Texto fornecido:

::::

O maior filme da carreira de Tom Cruise está de volta ao catálogo da Netflix Divulgação / Paramount Pictures

O maior filme da carreira de Tom Cruise está de volta ao catálogo da Netflix

A sexta empreitada cinematográfica de Ethan Hunt não parece disposta a apenas entreter ou cumprir tabela com acrobacias mirabolantes. “Efeito Fallout” se insinua como algo mais astuto: uma sátira encriptada dentro de um blockbuster, que escancara a miopia de um mundo corroído pela ganância e cada vez mais próximo do abismo. Christopher McQuarrie, em sua segunda vez no comando da franquia, não esconde que, por trás da cortina de perseguições e quedas vertiginosas, espreita uma reflexão sombria sobre nossa insistência em traficar com o colapso. O que parece um delírio conspiratório de roteiro — uma corrida para impedir o acionamento de bombas nucleares — serve como metáfora cortante para o modo como insistimos em extrair o inextratável do planeta, mesmo diante do colapso anunciado. A ironia é que, neste jogo de salvar o mundo, o próprio mundo já parece um náufrago sem balsa.

::::

Exercício A: Segundo o texto sobre "Efeito Fallout", quem dirige a franquia pela segunda vez?
Exercício B: Prolongue o texto sobre "Efeito Fallout", começando logo depois da última frase.

Amostra de dados:
::::

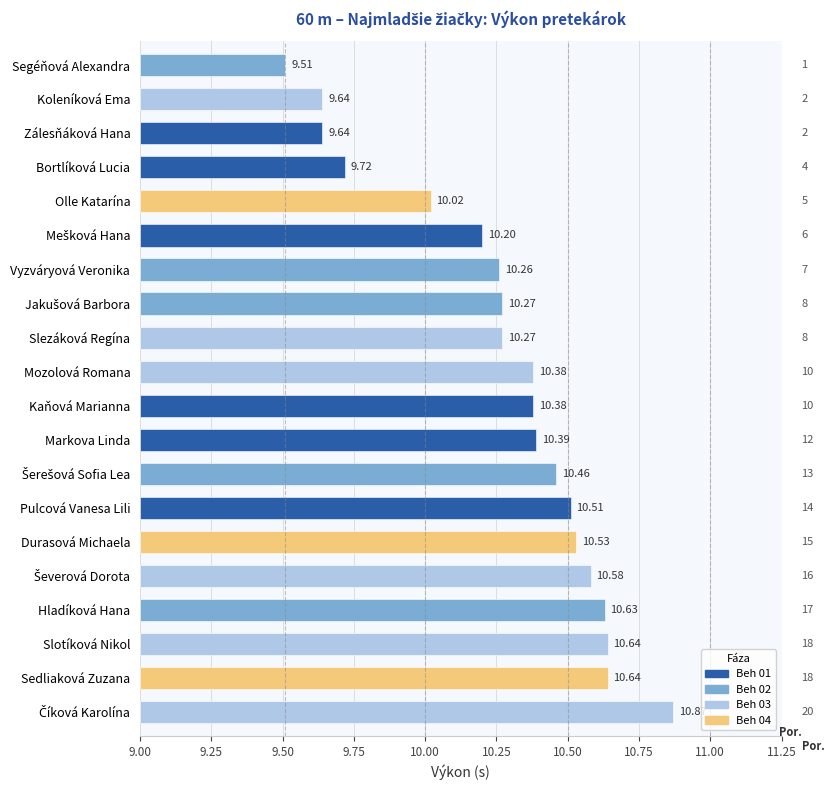

What is the sum of the values at Koleníková Ema and Bortlíková Lucia?

19.4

::::

Resultado A: Christopher McQuarrie.

Resultado B:
McQuarrie orquestra a tensão com a precisão de quem compreende que, para o gênero sobreviver, não basta ruído: é preciso ritmo, inteligência e uma harmonia quase musical entre imagem, som e movimento. Ele não repete fórmulas; recicla com sagacidade os componentes essenciais de um thriller de ação, sem cair no engodo da pirotecnia pela pirotecnia. “Efeito Fallout” pulsa com a lógica interna de uma estrutura bem calibrada: montagem que sabe quando acelerar e quando respirar, diálogos que resistem à caricatura, e uma trilha sonora que não busca protagonismo, mas acentua o pulso emocional sem invadir o campo da palavra. Tudo se articula de modo a manter o suspense sempre um passo à frente do espectador — não para confundi-lo, mas para envolvê-lo num jogo de confiança e dúvida.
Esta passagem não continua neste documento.